I head down to the Virginian Hotel – a huge three-story hotel opened in 1911 to service cowboys, railroad crews and the tourists expected to come when Highway 30 came through in 1913. When I walk in to the dark and musty room, it takes a moment for my eyes to adjust. The woman at the register is helping a man, so I look around the old place. It doesn’t really look renovated – it just sorta looks like history has dribbled down the years and pooled into the present. A guy sitting at a nearby table has food that looks like it came from a school cafeteria. Then I see the waitress touching her face and pulling back her hair before picking up a bowl of soup to deliver to a guy at the bar. Um, definitely not going to eat here. But I do want to ask about the motel rooms down the road because I couldn’t get a hold of Nigel last night. Plus it is supposed to rain tonight and all of tomorrow – so at least starting the day dry sounds attractive.
The woman at the register has the State Fisheries guy sign for his room then directs him down the road to the motel.

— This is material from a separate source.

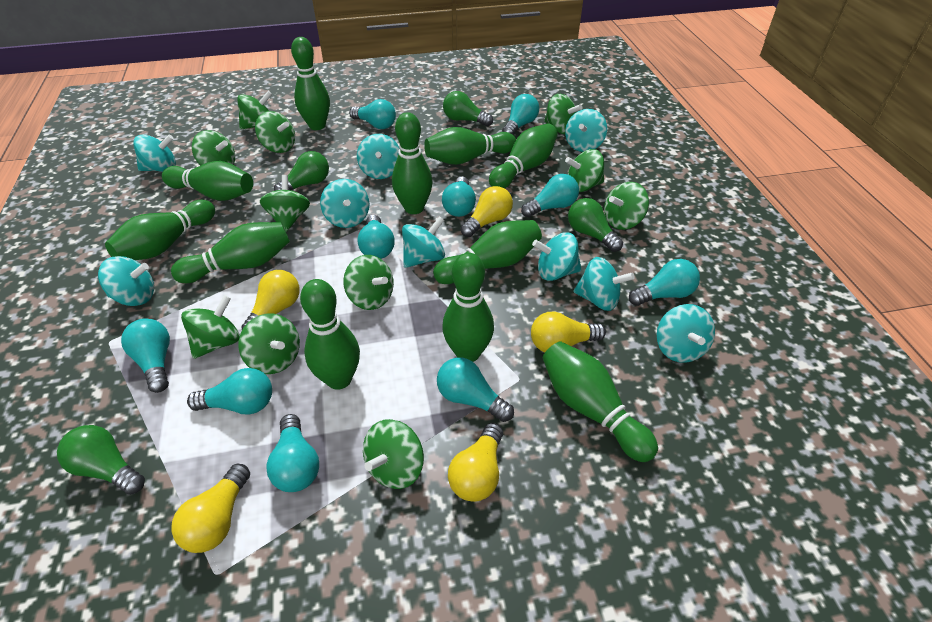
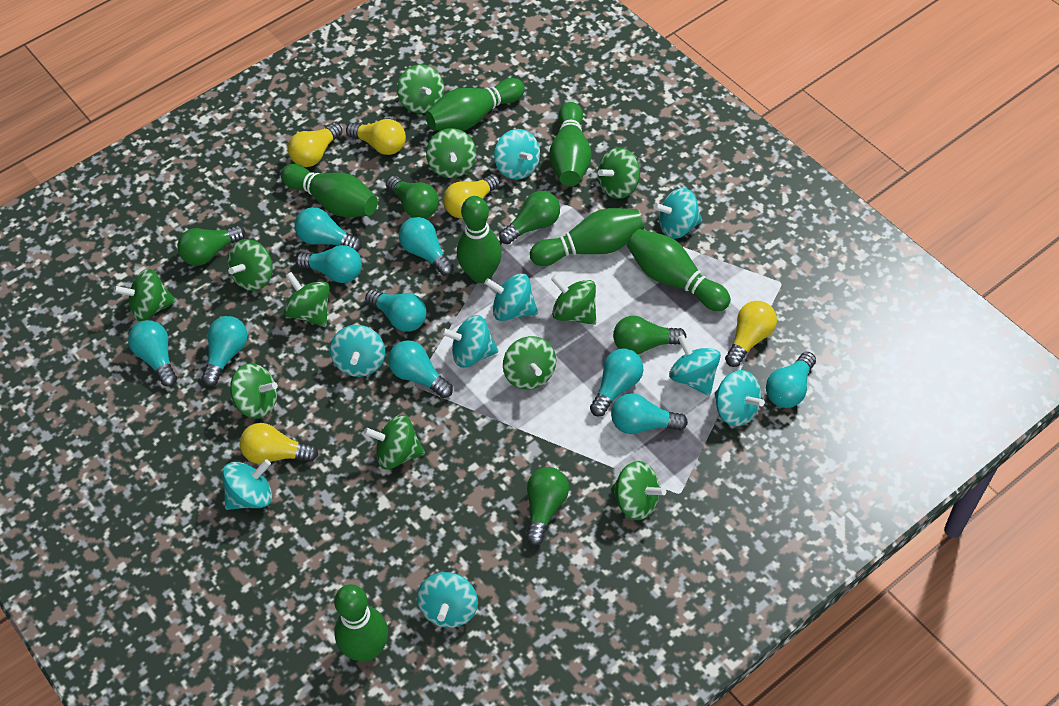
green bowling pin: 11 -> 7
green light bulb: 4 -> 5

When I ask about a motel room she says, “Well, they are $75. You might want to go have a look upstairs first.”
I reply, “No, I was interested in a motel room down the road.”
She says, “Those rooms aren’t available. Those rooms are for crew members. You can go have a look upstairs if you want a room.”

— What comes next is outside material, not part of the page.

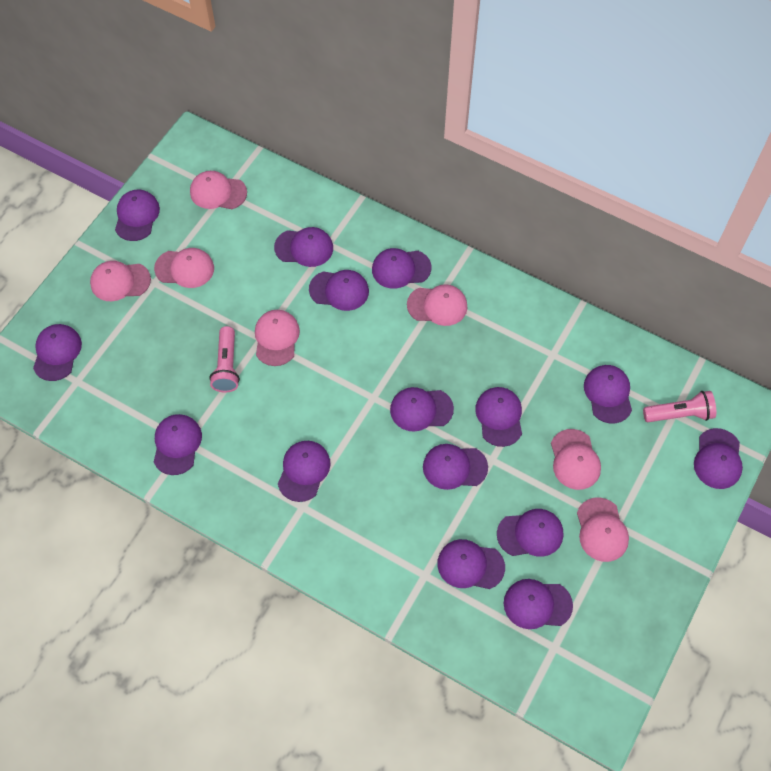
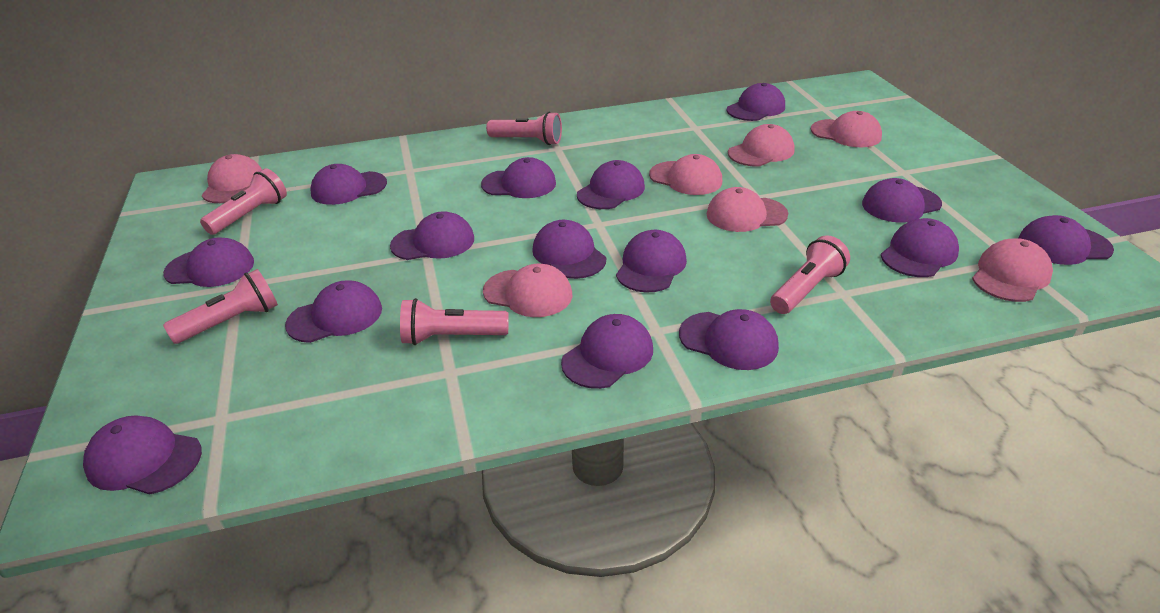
pink flashlight: 2 -> 5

Fire roils up from my belly. She just doesn’t want to rent me a motel room – she has them available. If I’m desperate enough, she is prepared to rip me off for a tiny room up two flights of stairs with a shared bath down the hall for $75. On their website, these rooms are advertised for $35 and motel rooms are also advertised. We are off-season, and it is not a weekend. Plus, I’ve stayed in other motels that were built for Union Pacific Crew, and they rent out spare rooms to the public. Besides, the sign outside the motel down the road even advertises this. They have a total of 32 motel rooms, and I am 100 percent certain that they will not all be filled by crew and public service workers tonight.
I say, “The sign down the street says there are nightly rates available.”
She says flatly, looking at me with at totally featureless expression, “The rooms upstairs are $75 and that is what I’m offering.”
I’m pretty angry inside, but I just say, “No thanks. I wouldn’t want to give my money to people who discriminate against cyclists and have such shabby business practices.”
Then I walk out, mount the bike and ride down through the rough, dirt streets past small, sad houses back to the city park. The woman in the house across the street comes to the front screen door when she sees me sit down at a picnic table. She waves. I wave back. She may be the only friendly person out of the 324 that inhabit Medicine Bow. It makes me feel a teeny bit better about camping in the park of a creepy little town with locals who could easily visit you in the night and make you disappear.
I dig down in my bag and pull out a feast of food. As the clouds roll in and the sky grows dark, I set up the tent and reflect on what a tremendous day it has been. With the exception of the unfriendly locals in town at the end of the day, I would do this day over anytime. It will be one that I repeat in my head for many years to come.